On Aug. 26, U.S. Citizenship and Immigration Services (USCIS) proposed a new rule that would allow certain international entrepreneurs to be considered for parole (temporary permission to be in the United States) so that they may start or scale up their businesses here in the U.S.
Jerome G. Grzeca , Marquette 1988, is the managing partner of Grzeca Law Group, S.C., Milwaukee, where he exclusively practices in the area of employment-based immigration law.
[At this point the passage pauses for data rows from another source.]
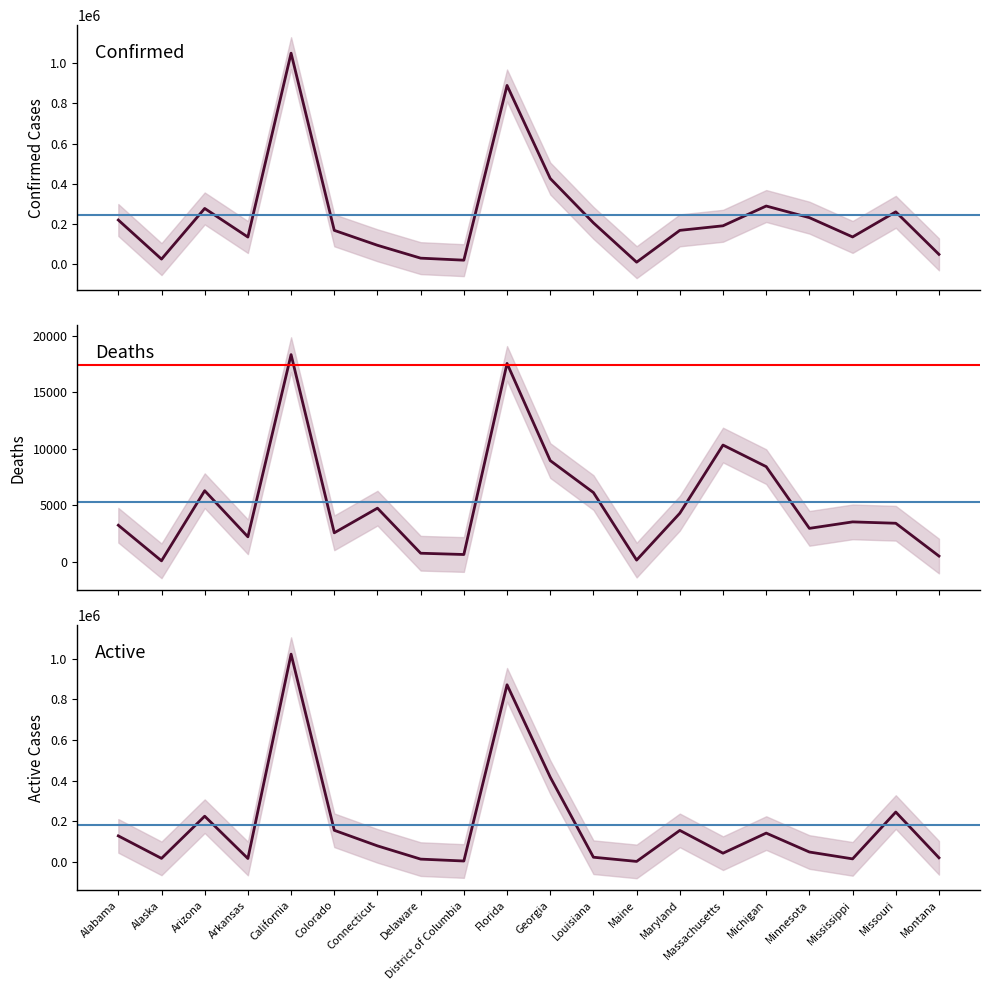

Reading left to right, extract all data points from this chart.

Confirmed: Alabama=219232	Alaska=24414	Arizona=276912	Arkansas=134348	California=1050688	Colorado=167713	Connecticut=93284	Delaware=29200	District of Columbia=19064	Florida=889864	Georgia=426236	Louisiana=205057	Maine=9117	Maryland=167656	Massachusetts=190439	Michigan=288954	Minnesota=231018	Mississippi=134898	Missouri=259949	Montana=48027
Deaths: Alabama=3249	Alaska=100	Arizona=6302	Arkansas=2225	California=18339	Colorado=2578	Connecticut=4759	Delaware=773	District of Columbia=660	Florida=17559	Georgia=8967	Louisiana=6139	Maine=165	Maryland=4309	Massachusetts=10340	Michigan=8431	Minnesota=2973	Mississippi=3545	Missouri=3424	Montana=522
Active: Alabama=127945	Alaska=17136	Arizona=224873	Arkansas=16498	California=1023402	Colorado=155478	Connecticut=78725	Delaware=13457	District of Columbia=4133	Florida=872305	Georgia=417269	Louisiana=22811	Maine=2122	Maryland=154967	Massachusetts=42677	Michigan=141661	Minnesota=48431	Mississippi=14670	Missouri=245313	Montana=20009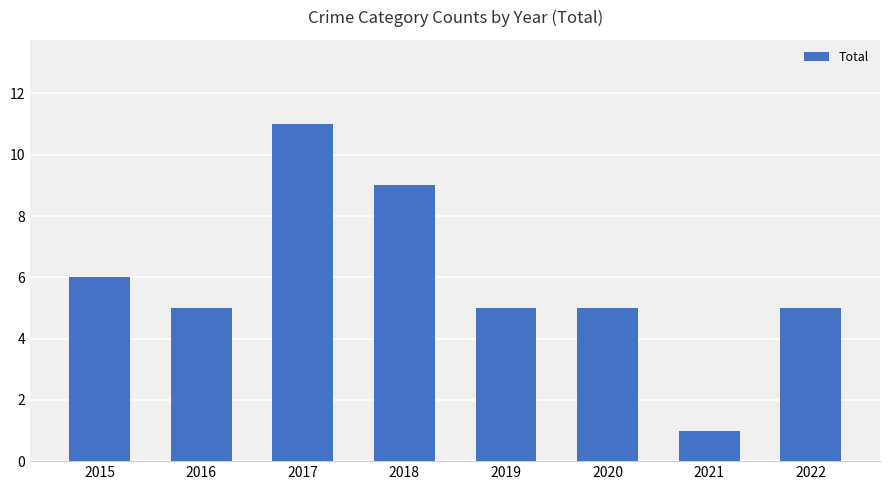

True or false: the data shows 7 at 2019.

False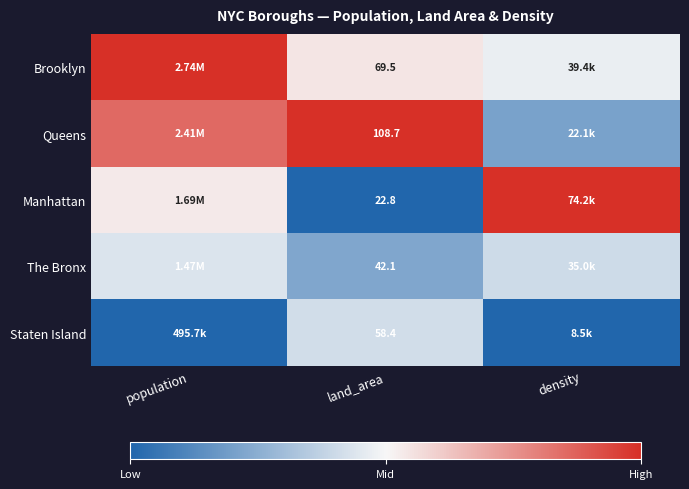

Rank the series at land_area from highest to lowest value.

Queens, Brooklyn, Staten Island, The Bronx, Manhattan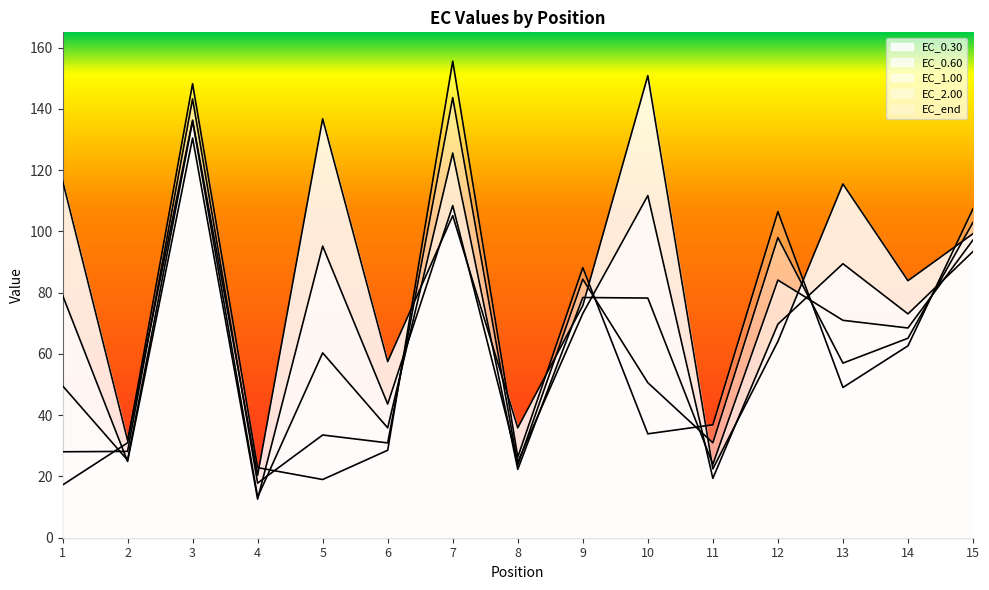

What are all the series names shown in the legend?

EC_0.30, EC_0.60, EC_1.00, EC_2.00, EC_end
He has practiced business immigration law for more than 25 years in Washington, D.C., and Milwaukee.
Once the “International Entrepreneur Rule” is published in the Federal Register, the public will have 45 days from the date of publication to submit comments to USCIS. After considering those comments, USCIS will publish the final rule, along with its effective date, in the Federal Register.
The proposed rule would allow the Department of Homeland Security (DHS) to use its existing legal authority to establish general criteria for the use of parole for entrepreneurs of startup entities whose entry into the U.S. would provide a significant public benefit through the substantial and demonstrated potential for rapid growth and job creation.
Under the proposed rule, DHS would consider parole, on a case-by-case basis, for eligible entrepreneurs of startup enterprises:
- who have at least a 15 percent ownership interest in the startup and have an active and central role in its operations;
- whose startup was formed in the U.S. within the past three years; and
- whose startup has substantial and demonstrated potential for rapid business growth and job creation, as demonstrated by:
- receiving significant investment of at least $345,000 in capital from certain qualified U.S. investors with established records of successful investment;
- receiving significant awards or grants of at least $100,000 from certain federal, state or local government entities; or
- partially satisfying one or both of the above criteria in addition to other reliable and compelling evidence of the startup entity’s substantial potential for rapid growth and job creation.
Under the proposed rule, entrepreneurs may be granted an initial stay of up to two years to oversee and grow their startup entity in the U.S. A request to extend that parole for up to three additional years would be considered only if the entrepreneur and the startup entity continue to provide a significant public benefit, as demonstrated by substantial increases in capital investment, revenue or job creation.